• **What the exercise asks**:
Rewrite all the lines below as a two-column CSV with the headers category and value, one row per line. Put each field in double quotes, replace any line breaks with spaces, and leave out the pictures.

Entries from a dataset
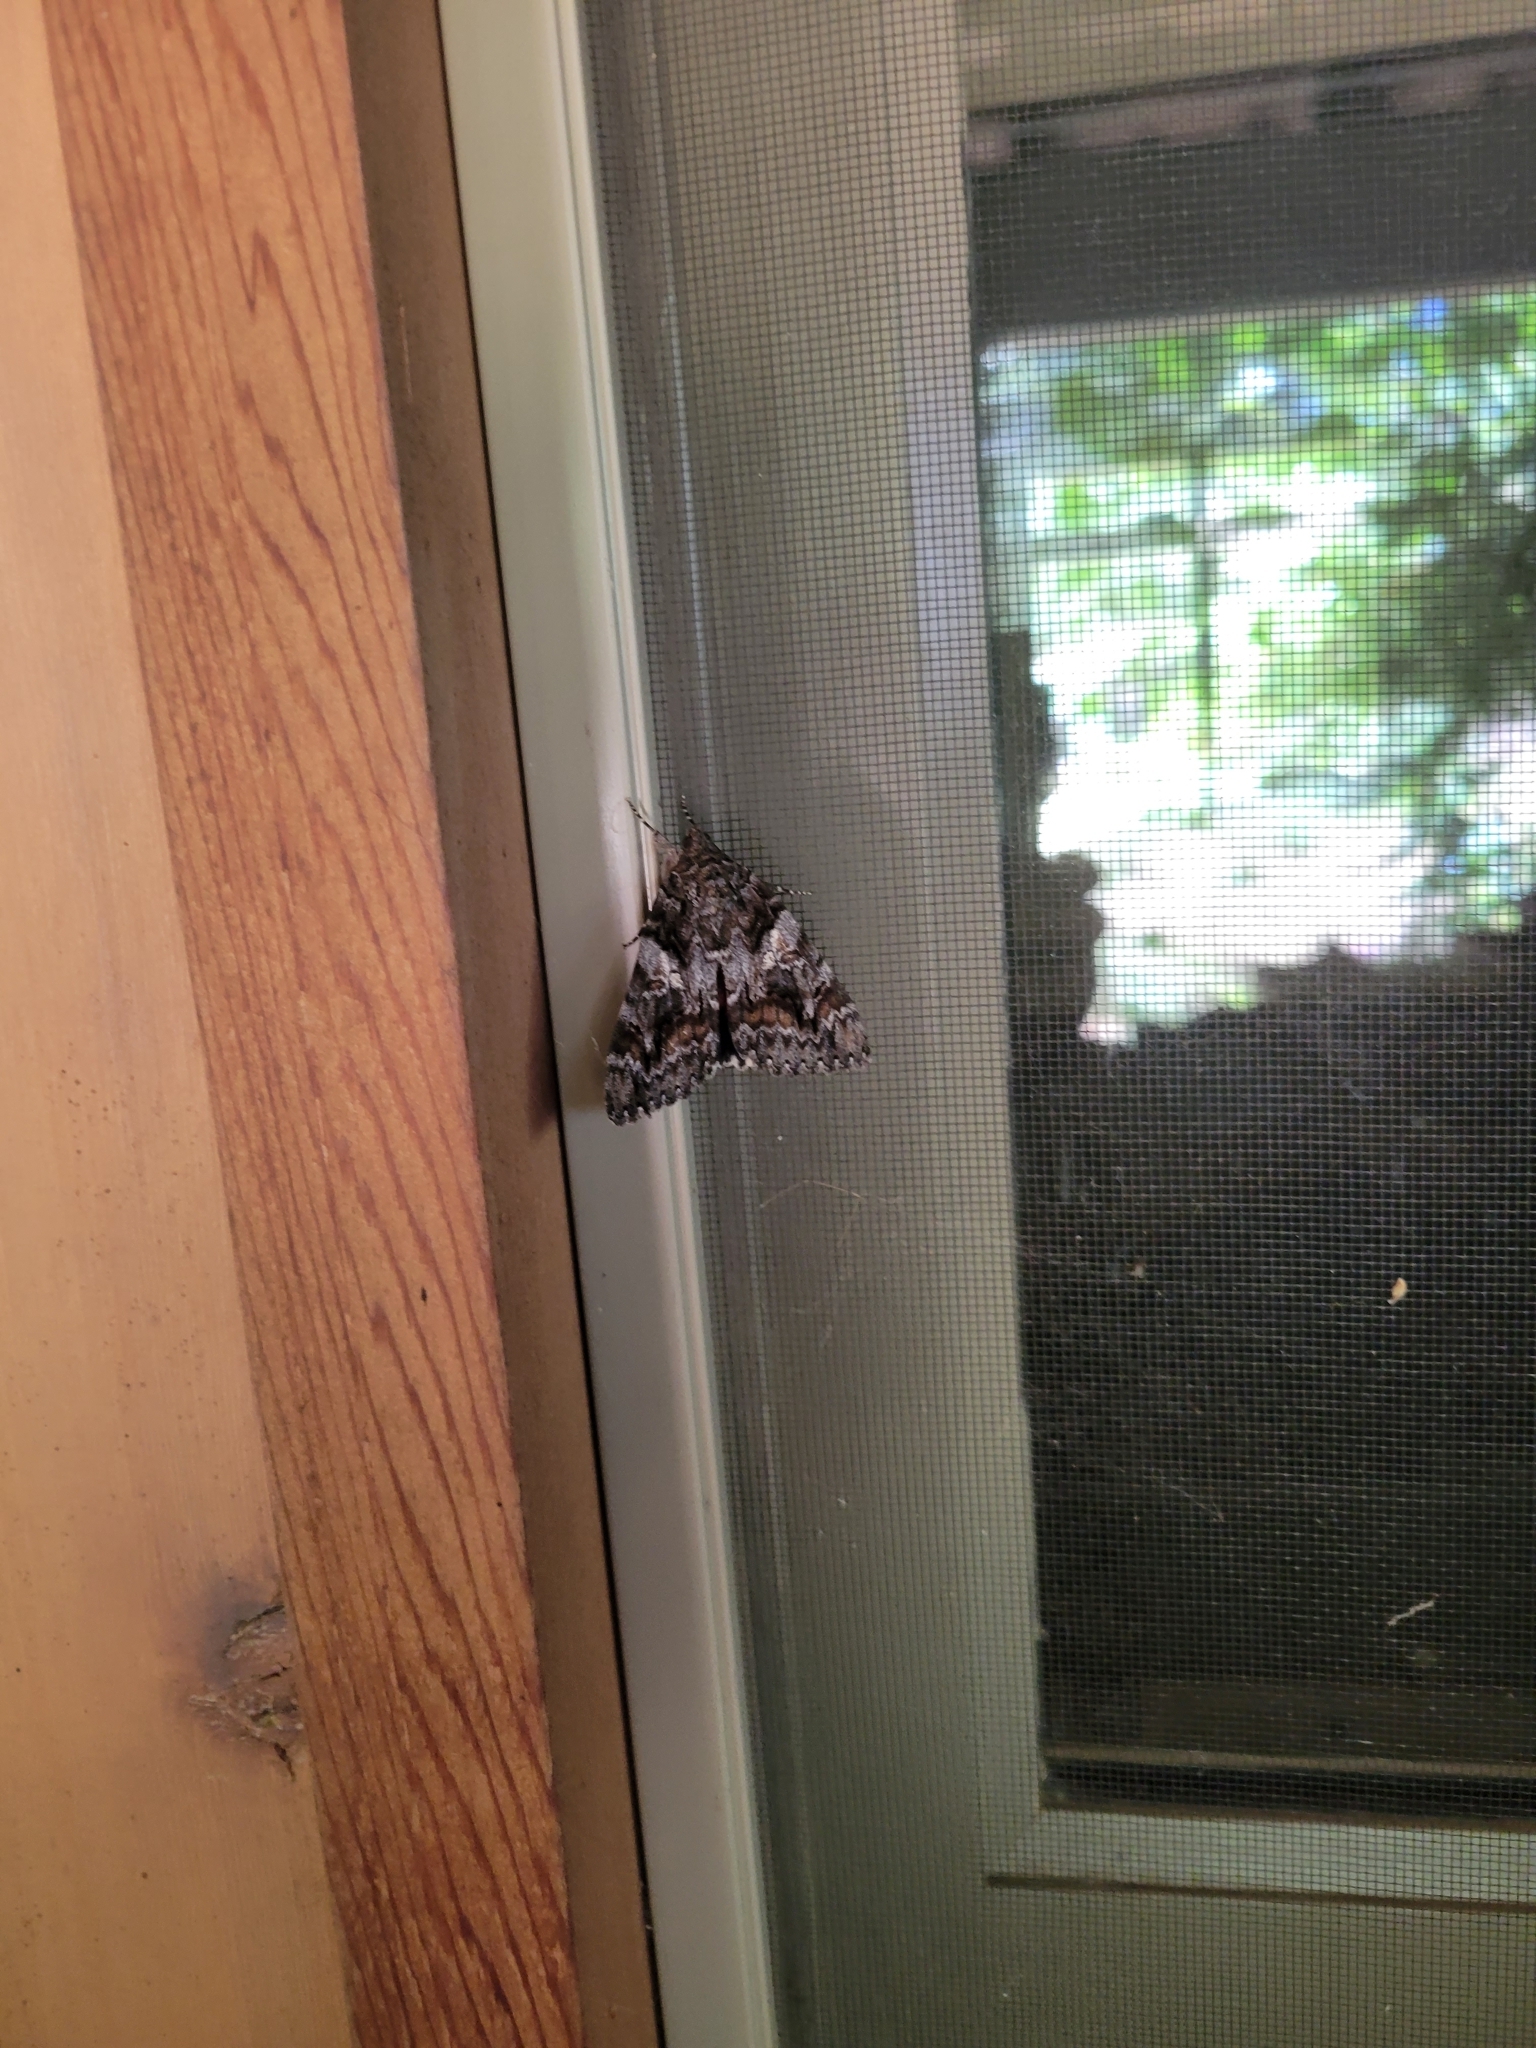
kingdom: Animalia
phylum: Arthropoda
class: Insecta
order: Lepidoptera
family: Erebidae
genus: Catocala
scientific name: Catocala aholibah
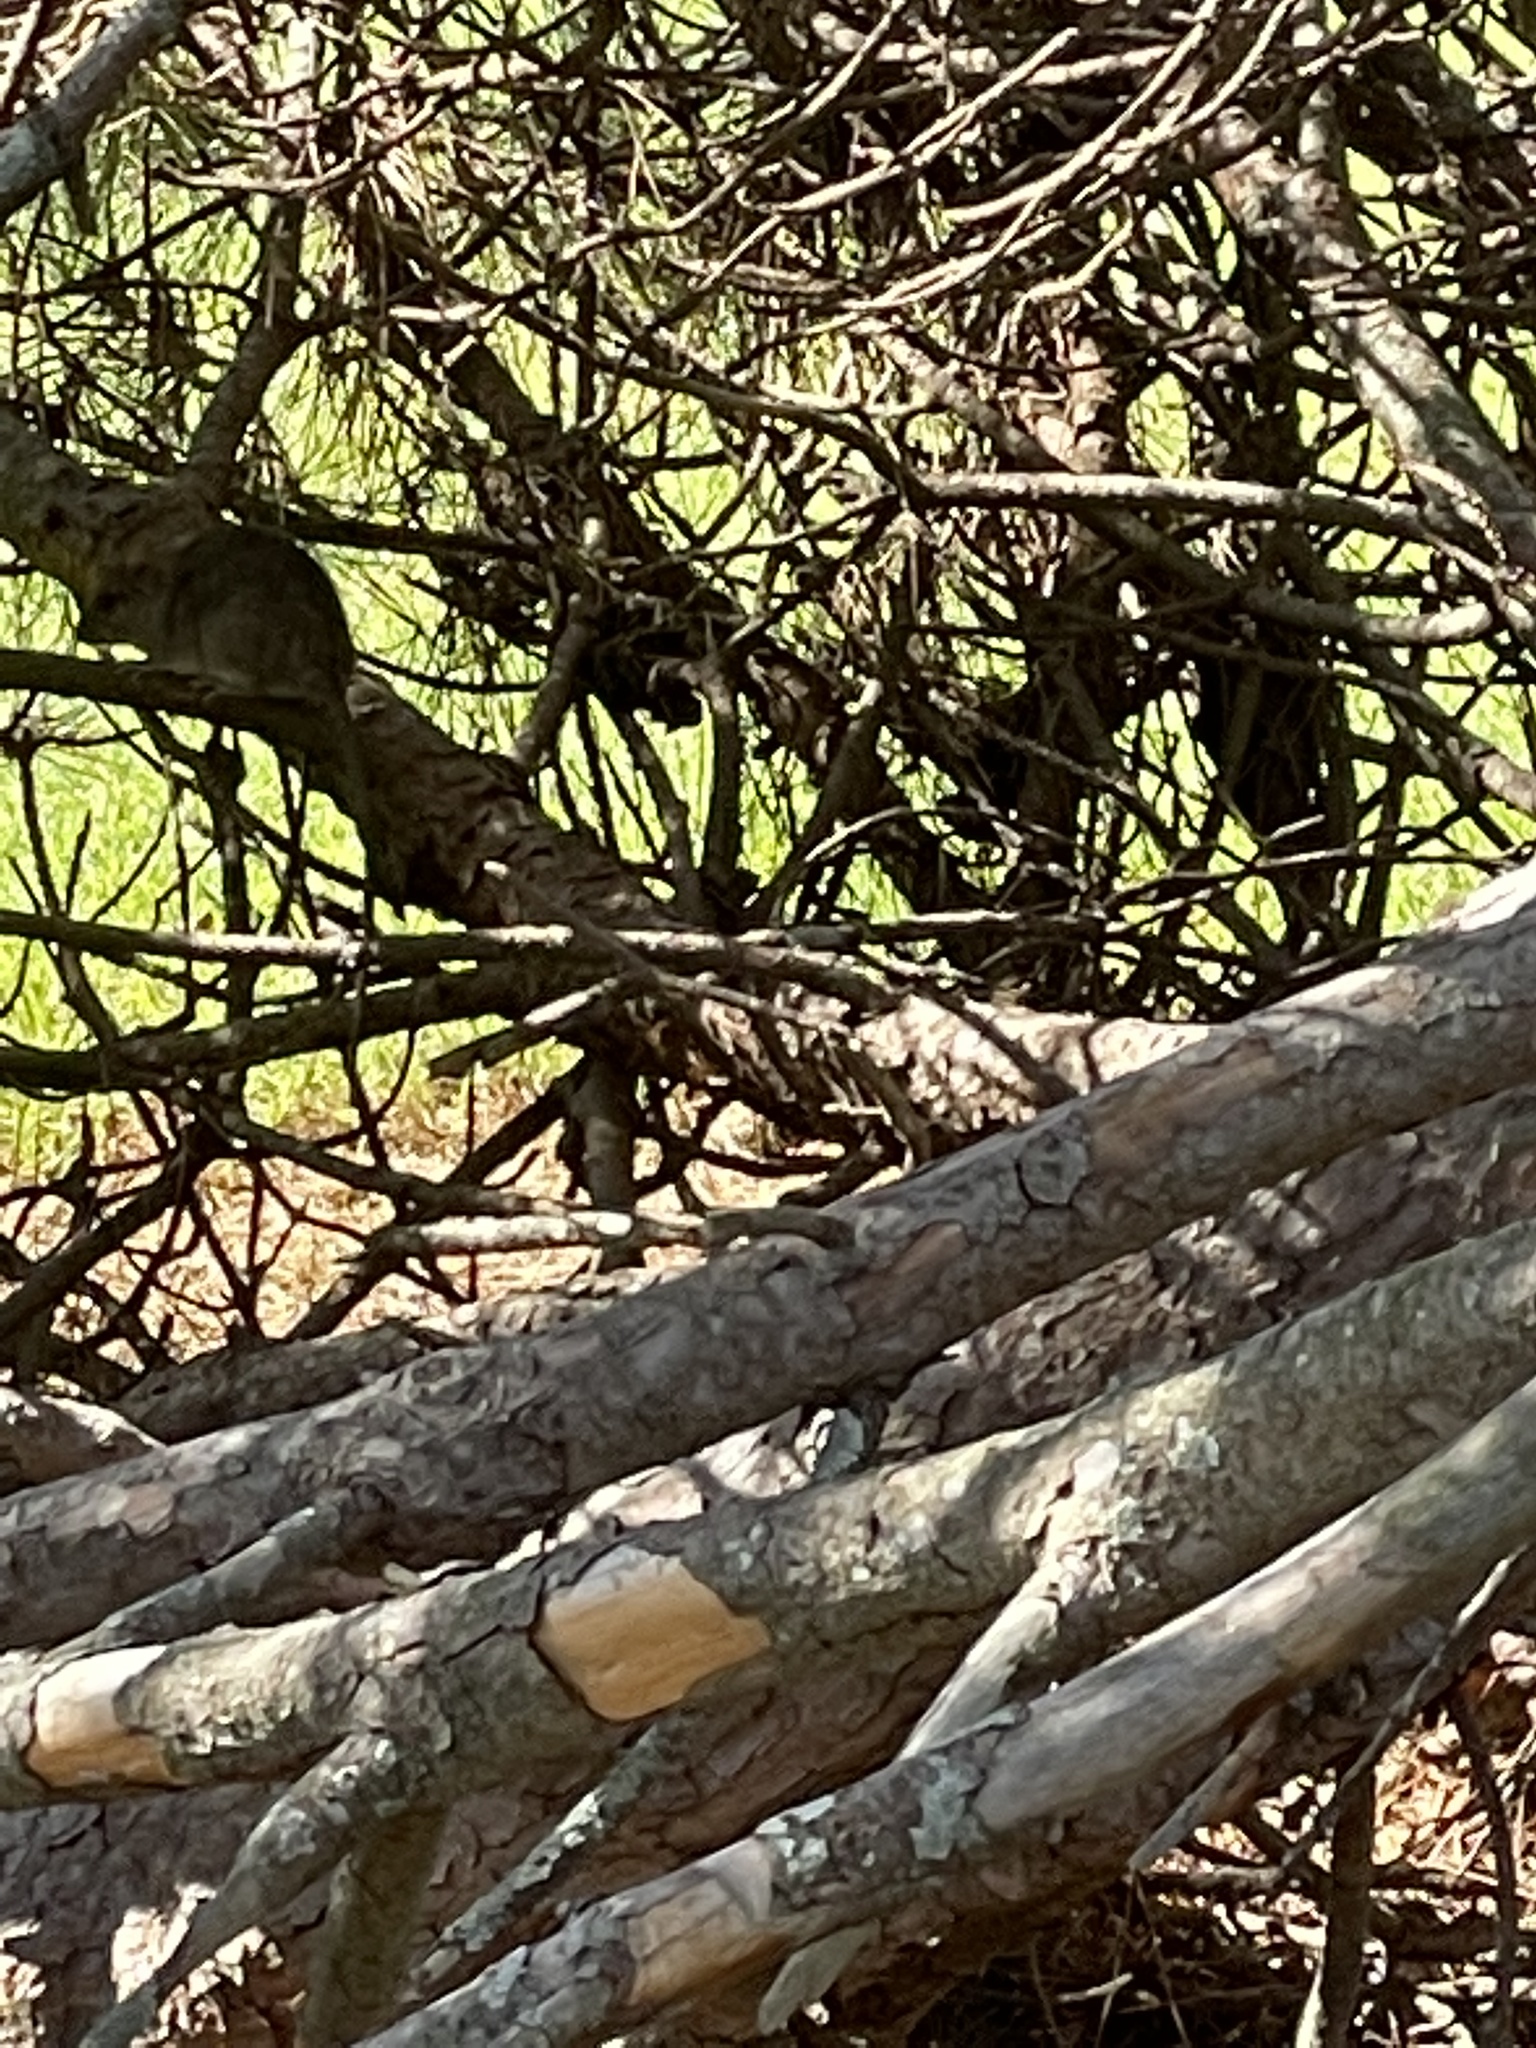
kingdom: Animalia
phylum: Chordata
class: Mammalia
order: Rodentia
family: Muridae
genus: Rattus
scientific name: Rattus rattus
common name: Black rat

• **Reply**:
category,value
"kingdom:","Animalia"
"phylum:","Arthropoda"
"class:","Insecta"
"order:","Lepidoptera"
"family:","Erebidae"
"genus:","Catocala"
"scientific name:","Catocala aholibah"
"kingdom:","Animalia"
"phylum:","Chordata"
"class:","Mammalia"
"order:","Rodentia"
"family:","Muridae"
"genus:","Rattus"
"scientific name:","Rattus rattus"
"common name:","Black rat"